I spent most of the day yesterday with the Civil Society working group of Food Losses and Waste. We left the building at 11pm, carrying behind us the dread of a horrible round of negotiations. We lost a few battles, in favor of wasteful systems.
Food Losses and Waste is one of those topics that sounds pretty: all we have to do is waste less food, right? That was my initial impression before I began engaging with the working group and reading the HLPE report before the conference.

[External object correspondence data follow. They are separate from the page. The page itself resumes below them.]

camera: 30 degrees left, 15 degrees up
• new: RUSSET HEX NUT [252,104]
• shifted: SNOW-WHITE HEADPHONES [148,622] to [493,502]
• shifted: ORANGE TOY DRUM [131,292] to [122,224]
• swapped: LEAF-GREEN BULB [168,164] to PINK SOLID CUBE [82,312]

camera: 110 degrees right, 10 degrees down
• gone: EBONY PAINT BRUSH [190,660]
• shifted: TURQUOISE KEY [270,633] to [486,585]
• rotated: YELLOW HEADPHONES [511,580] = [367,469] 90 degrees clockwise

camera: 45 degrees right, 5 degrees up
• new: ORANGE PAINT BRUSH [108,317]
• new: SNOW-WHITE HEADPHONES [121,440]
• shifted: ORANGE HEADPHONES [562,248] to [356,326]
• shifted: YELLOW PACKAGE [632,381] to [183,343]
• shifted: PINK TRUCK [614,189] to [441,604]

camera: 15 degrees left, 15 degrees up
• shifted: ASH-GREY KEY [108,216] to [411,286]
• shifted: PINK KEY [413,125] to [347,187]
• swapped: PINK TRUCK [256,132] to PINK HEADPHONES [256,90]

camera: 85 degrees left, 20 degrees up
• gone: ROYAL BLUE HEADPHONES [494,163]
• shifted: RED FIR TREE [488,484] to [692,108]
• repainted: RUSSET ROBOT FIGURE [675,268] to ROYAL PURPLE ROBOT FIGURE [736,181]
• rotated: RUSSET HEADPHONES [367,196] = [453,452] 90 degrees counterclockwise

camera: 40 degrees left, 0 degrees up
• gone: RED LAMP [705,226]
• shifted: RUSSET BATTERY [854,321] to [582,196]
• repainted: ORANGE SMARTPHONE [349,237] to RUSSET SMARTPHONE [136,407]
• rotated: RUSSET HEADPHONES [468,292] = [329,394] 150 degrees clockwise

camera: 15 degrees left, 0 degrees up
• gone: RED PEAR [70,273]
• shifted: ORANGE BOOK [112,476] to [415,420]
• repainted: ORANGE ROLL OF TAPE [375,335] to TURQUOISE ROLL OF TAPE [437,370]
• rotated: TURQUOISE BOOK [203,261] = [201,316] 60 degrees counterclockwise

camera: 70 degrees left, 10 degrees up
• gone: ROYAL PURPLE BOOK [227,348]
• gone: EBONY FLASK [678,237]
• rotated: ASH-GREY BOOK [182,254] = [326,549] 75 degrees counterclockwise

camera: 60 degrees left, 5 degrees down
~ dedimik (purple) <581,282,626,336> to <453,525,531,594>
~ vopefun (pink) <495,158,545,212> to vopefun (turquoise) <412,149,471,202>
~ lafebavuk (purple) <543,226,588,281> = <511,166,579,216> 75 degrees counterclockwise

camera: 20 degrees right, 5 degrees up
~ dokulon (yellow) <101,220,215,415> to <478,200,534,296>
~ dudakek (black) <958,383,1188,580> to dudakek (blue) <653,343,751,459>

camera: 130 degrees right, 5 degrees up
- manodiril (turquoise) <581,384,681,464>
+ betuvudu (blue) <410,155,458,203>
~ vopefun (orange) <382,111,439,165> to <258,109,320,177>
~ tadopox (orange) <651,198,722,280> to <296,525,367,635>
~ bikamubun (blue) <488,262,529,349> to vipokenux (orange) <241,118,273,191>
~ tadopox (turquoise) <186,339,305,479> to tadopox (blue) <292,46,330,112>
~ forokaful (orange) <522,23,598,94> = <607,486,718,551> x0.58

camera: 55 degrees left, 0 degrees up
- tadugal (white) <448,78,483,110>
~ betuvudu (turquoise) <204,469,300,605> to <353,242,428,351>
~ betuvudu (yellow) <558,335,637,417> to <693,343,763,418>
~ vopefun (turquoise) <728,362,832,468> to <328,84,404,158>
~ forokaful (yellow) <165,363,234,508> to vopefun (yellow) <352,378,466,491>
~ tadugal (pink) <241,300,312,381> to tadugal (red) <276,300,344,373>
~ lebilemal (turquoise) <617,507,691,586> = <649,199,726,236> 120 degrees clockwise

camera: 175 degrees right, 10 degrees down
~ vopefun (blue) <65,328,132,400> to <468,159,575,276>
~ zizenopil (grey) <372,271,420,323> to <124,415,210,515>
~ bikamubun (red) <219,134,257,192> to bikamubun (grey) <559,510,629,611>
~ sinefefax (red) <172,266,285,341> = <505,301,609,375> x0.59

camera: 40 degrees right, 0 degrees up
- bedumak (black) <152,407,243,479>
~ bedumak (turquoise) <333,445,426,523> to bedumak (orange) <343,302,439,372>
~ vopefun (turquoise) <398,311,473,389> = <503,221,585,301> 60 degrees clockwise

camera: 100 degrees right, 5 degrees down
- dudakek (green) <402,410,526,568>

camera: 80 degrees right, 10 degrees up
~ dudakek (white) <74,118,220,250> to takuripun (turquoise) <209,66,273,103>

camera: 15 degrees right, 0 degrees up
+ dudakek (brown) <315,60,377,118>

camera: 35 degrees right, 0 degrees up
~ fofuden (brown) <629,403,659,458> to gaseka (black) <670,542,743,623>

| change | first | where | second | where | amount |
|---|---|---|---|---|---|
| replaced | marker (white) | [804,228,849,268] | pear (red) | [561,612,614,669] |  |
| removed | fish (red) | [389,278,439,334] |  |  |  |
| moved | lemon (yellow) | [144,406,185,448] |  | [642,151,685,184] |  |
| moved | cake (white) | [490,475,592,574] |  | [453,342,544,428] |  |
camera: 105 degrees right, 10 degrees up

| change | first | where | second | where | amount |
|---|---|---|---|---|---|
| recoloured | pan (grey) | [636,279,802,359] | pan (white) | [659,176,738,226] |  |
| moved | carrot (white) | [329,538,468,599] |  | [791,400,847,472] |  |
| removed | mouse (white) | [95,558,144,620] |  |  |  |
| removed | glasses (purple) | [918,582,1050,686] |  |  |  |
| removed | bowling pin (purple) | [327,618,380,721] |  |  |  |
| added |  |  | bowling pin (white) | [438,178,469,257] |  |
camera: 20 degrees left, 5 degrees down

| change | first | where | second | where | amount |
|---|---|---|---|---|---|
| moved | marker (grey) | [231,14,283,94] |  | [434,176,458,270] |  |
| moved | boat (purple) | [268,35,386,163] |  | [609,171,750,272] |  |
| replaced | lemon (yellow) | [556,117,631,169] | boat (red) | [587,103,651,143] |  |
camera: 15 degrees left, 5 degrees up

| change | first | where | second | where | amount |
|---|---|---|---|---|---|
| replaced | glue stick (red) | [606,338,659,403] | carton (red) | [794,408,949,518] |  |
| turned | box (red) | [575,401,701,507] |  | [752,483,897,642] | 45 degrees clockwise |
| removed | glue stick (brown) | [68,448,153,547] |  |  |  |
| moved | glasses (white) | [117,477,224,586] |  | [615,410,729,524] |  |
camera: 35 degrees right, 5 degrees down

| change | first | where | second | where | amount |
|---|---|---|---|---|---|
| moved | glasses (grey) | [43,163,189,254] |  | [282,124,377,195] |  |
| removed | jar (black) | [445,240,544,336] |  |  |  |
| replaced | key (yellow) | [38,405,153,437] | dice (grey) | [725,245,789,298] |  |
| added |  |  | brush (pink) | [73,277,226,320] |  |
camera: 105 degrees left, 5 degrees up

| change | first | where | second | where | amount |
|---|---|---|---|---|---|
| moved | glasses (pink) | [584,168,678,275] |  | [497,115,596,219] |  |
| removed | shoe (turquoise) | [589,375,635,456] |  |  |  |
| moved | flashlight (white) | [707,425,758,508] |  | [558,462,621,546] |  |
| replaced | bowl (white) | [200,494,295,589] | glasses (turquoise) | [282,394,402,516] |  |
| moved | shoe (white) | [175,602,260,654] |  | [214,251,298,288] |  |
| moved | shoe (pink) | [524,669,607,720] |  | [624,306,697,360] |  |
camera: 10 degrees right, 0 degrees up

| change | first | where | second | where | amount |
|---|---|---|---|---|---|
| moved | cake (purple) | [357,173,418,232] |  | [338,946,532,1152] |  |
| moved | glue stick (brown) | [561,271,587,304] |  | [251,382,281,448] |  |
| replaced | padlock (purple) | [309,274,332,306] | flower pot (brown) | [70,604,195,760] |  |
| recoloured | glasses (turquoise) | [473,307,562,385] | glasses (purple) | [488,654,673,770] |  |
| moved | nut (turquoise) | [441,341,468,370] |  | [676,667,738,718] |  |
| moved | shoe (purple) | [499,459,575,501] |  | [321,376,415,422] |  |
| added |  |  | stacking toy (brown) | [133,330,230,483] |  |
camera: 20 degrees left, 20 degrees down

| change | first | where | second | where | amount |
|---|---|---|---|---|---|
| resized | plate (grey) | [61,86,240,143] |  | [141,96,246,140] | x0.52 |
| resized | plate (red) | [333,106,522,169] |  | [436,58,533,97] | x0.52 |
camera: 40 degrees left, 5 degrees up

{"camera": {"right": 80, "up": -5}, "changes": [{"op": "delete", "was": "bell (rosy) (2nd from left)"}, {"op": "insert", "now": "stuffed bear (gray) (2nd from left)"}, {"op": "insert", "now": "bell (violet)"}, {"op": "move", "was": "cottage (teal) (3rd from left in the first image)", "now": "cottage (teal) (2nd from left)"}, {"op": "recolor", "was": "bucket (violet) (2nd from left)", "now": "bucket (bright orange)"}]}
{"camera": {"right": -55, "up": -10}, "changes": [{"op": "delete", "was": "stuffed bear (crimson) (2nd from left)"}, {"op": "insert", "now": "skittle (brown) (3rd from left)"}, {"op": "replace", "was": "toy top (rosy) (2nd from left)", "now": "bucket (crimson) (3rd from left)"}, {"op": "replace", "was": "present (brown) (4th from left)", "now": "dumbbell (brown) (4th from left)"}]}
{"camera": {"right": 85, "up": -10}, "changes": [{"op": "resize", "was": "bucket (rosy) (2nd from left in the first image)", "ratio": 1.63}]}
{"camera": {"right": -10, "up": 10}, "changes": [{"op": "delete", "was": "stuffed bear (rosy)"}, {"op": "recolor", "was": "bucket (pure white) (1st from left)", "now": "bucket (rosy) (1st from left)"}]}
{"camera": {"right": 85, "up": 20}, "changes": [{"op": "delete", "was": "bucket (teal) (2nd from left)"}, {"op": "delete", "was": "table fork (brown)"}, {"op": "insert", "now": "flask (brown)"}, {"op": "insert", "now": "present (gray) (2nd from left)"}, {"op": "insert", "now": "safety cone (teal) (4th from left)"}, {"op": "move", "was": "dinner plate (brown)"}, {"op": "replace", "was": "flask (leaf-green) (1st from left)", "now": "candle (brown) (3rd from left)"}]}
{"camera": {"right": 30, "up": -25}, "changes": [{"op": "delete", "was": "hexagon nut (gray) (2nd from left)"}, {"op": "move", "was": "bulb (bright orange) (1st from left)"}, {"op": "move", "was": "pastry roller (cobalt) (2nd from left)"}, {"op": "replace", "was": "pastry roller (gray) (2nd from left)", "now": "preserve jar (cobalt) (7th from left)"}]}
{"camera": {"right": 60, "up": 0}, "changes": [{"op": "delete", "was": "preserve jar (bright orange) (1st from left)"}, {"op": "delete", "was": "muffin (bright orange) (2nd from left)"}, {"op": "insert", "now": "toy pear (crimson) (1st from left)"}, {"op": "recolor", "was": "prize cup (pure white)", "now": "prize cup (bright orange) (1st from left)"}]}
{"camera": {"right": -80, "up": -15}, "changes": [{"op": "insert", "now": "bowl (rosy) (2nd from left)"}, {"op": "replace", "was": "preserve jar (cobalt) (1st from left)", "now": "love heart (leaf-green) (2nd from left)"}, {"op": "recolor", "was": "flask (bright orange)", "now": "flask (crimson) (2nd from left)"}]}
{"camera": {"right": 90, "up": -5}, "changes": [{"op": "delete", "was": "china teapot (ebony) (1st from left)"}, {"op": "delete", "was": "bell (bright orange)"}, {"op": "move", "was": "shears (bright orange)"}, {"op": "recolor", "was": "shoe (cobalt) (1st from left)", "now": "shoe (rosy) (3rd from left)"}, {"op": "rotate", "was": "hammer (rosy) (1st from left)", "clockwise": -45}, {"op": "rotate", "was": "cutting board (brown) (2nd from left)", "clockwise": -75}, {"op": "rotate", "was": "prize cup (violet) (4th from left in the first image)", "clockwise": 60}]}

Rather than displacing responsibilities into consumers (from the global north, mind you) and cold value chains and better investment in infrastructure in the global south (in the global south, mind you), we’ve pulled the conversation into what it really should be: a question of systems of production. Guided by very skilled negotiators and extremely passionate and knowledgeable members of civil society, the civil society working group drew red lines on the floor, most of which were garbaged by the usual suspects: the US, Canada, and the Private Sector Mechanism. They wanted no mention of specific measures to address food loss and waste (although they are quite supportive of other, very specific measures like Climate Smart Agriculture), no mention of local government authorities and food policy councils, and a continued use of the word “stakeholder” when describing political actors, which is a word that erases power asymmetries between actors.
With a third of all produced being wasted currently (FAO 2011) and still one in seven million people hungry, food loss and waste is not just a matter of changing consumer behavior.
Tonight, we will have another –hopefully final, as rapporteur Khaled from Egypt asked– round of negotiations, which may well run into the stroke of midnight as we hope to get the key demands of Civil Society representatives into the text.